The saga of Brown v. Genesis Healthcare Corporation continues. Almost exactly a year ago, the West Virginia Supreme Court declared that arbitration agreements in pre-dispute nursing home contracts were unenforceable. Then in February SCOTUS reversed that decision and remanded the case for consideration of un-preempted unconscionability. Now, the West Virginia court has issued its decision on remand. Brown v. Genesis Healthcare Corp., ___ S.E.2d ___, 2012 WL 2196090 (W.Va. June 13, 2012) (Brown II).

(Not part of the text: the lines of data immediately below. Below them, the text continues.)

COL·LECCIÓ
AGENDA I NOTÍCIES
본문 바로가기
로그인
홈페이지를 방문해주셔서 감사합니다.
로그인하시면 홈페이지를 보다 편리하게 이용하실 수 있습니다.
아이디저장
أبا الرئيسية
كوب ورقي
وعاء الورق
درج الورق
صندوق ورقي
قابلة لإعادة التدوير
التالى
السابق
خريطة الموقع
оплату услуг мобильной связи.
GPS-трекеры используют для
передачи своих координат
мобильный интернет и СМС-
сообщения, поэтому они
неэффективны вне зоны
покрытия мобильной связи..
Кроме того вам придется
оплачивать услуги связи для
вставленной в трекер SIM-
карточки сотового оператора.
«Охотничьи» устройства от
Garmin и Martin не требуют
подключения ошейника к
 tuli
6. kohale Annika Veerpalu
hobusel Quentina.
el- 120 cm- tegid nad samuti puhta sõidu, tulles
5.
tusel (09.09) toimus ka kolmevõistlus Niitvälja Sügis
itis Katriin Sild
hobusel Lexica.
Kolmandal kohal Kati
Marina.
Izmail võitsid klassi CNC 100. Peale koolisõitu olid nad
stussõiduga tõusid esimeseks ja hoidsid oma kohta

On remand, the West Virginia court was a bit more tactful in its discussion of SCOTUS’s analysis of the FAA than it was the first time around (but it repeated its description of the case law as “tendentious”, which the web tells me means “having a definite bias”). West Virginia does think SCOTUS should have given a more reasoned reversal, though, commenting that the Court did not “eludicat[e] how and why the FAA applies to negligence actions that arise subsequently and only incidentally to a contract containing an arbitration clause.”

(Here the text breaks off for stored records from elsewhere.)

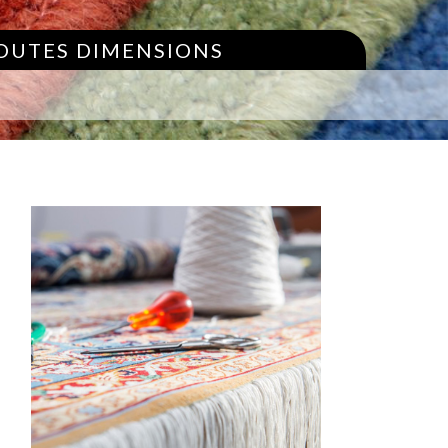
TOUTES DIMENSIONS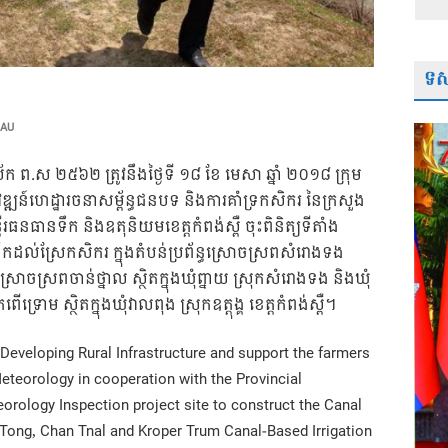
ទស្
 AU
ិស័ក ព.ស ២៥៦២ ត្រូវនឹងថ្ងៃទី ១៨ ខែ មេសា ឆ្នាំ ២០១៨ ក្រុម
្ឍន៍ហេដ្ឋារចនាសម្ព័ន្ធជនបទ និងការគាំទ្រកសិករ នៃក្រសួង
ធានទឹក និងឧតុនិយមខេត្តកំពង់ស្ពឺ ចុះពិនិត្យទីតាំង
ទឹកដល់ស្រែកសិករ ក្នុងតំបន់ប្រព័ន្ធស្រោចស្រពសំរោងទង
ស្រោចស្រពចាន់ថ្នាល ស្ថិតក្នុងឃុំព្នាយ ស្រុកសំរោងទង និងឃុំ
រពើទ្រោម ស្ថិតក្នុងឃុំវាលពុង ស្រុកឧត្តុង្គ ខេត្តកំពង់ស្ពឺ។
Developing Rural Infrastructure and support the farmers
eteorology in cooperation with the Provincial
rology Inspection project site to construct the Canal
 Tong, Chan Tnal and Kroper Trum Canal-Based Irrigation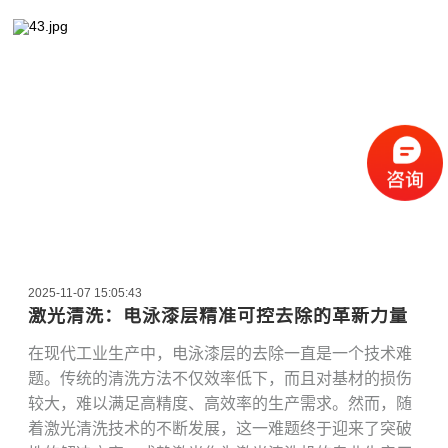
2025-11-07 15:05:43
激光清洗：电泳漆层精准可控去除的革新力量
在现代工业生产中，电泳漆层的去除一直是一个技术难
题。传统的清洗方法不仅效率低下，而且对基材的损伤
较大，难以满足高精度、高效率的生产需求。然而，随
着激光清洗技术的不断发展，这一难题终于迎来了突破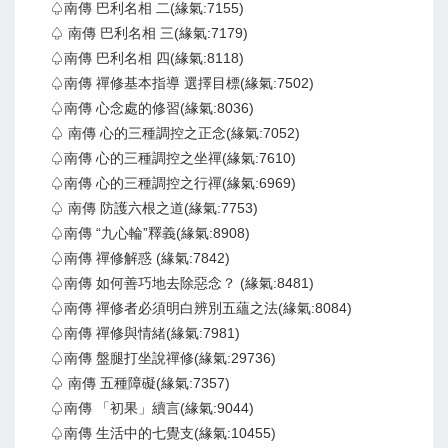
♤南傳 巴利名相 二(緣氣:7155)
♤ 南傳 巴利名相 三(緣氣:7179)
♤南傳 巴利名相 四(緣氣:8118)
♤南傳 禪修基本指導 選擇目標(緣氣:7502)
♤南傳 心念處的修習(緣氣:8036)
♤ 南傳 心的三種調控之正念(緣氣:7052)
♤南傳 心的三種調控之坐禪(緣氣:7610)
♤南傳 心的三種調控之行禪(緣氣:6969)
♤ 南傳 防護六根之道(緣氣:7753)
♤南傳 “九心輪”釋義(緣氣:8908)
♤南傳 禪修解惑 (緣氣:7842)
♤南傳 如何善巧地去除惡念？ (緣氣:8481)
♤南傳 禪修者必須明白辨別五蘊之法(緣氣:8084)
♤南傳 禪修與情緒(緣氣:7981)
♤南傳 盤腿打坐說禪修(緣氣:29736)
♤ 南傳 五種障礙(緣氣:7357)
♤南傳 「初果」續言(緣氣:9044)
♤南傳 生活中的七覺支(緣氣:10455)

Even so, it tried to narrow the impact of SCOTUS’s reversal of Brown I. It identified three holdings from Brown I and clarified that only the second of those was overruled (the one saying the FAA was not intended to apply to pre-dispute arbitration agreements in personal injury cases). The West Virginia court did not change its mind, however: “we otherwise reaffirm all of our discussion and holdings in Brown I.”
Perhaps in an effort to shore up its ability to later find the nursing home contracts unconscionable, the West Virginia remanded to the lower courts for further development of the record. In doing so, it gave the plaintiffs a roadmap, noting that it might find the following attributes lead to procedural and substantive unconscionability: age, literacy and sophistication of the parties, how complex or hidden the contract terms were, the context of the contract formation, the ability to negotiate the contract, the bilaterality of the arbitration agreement, and whether arbitration costs are so high as to deter a plaintiff from pursuing a claim.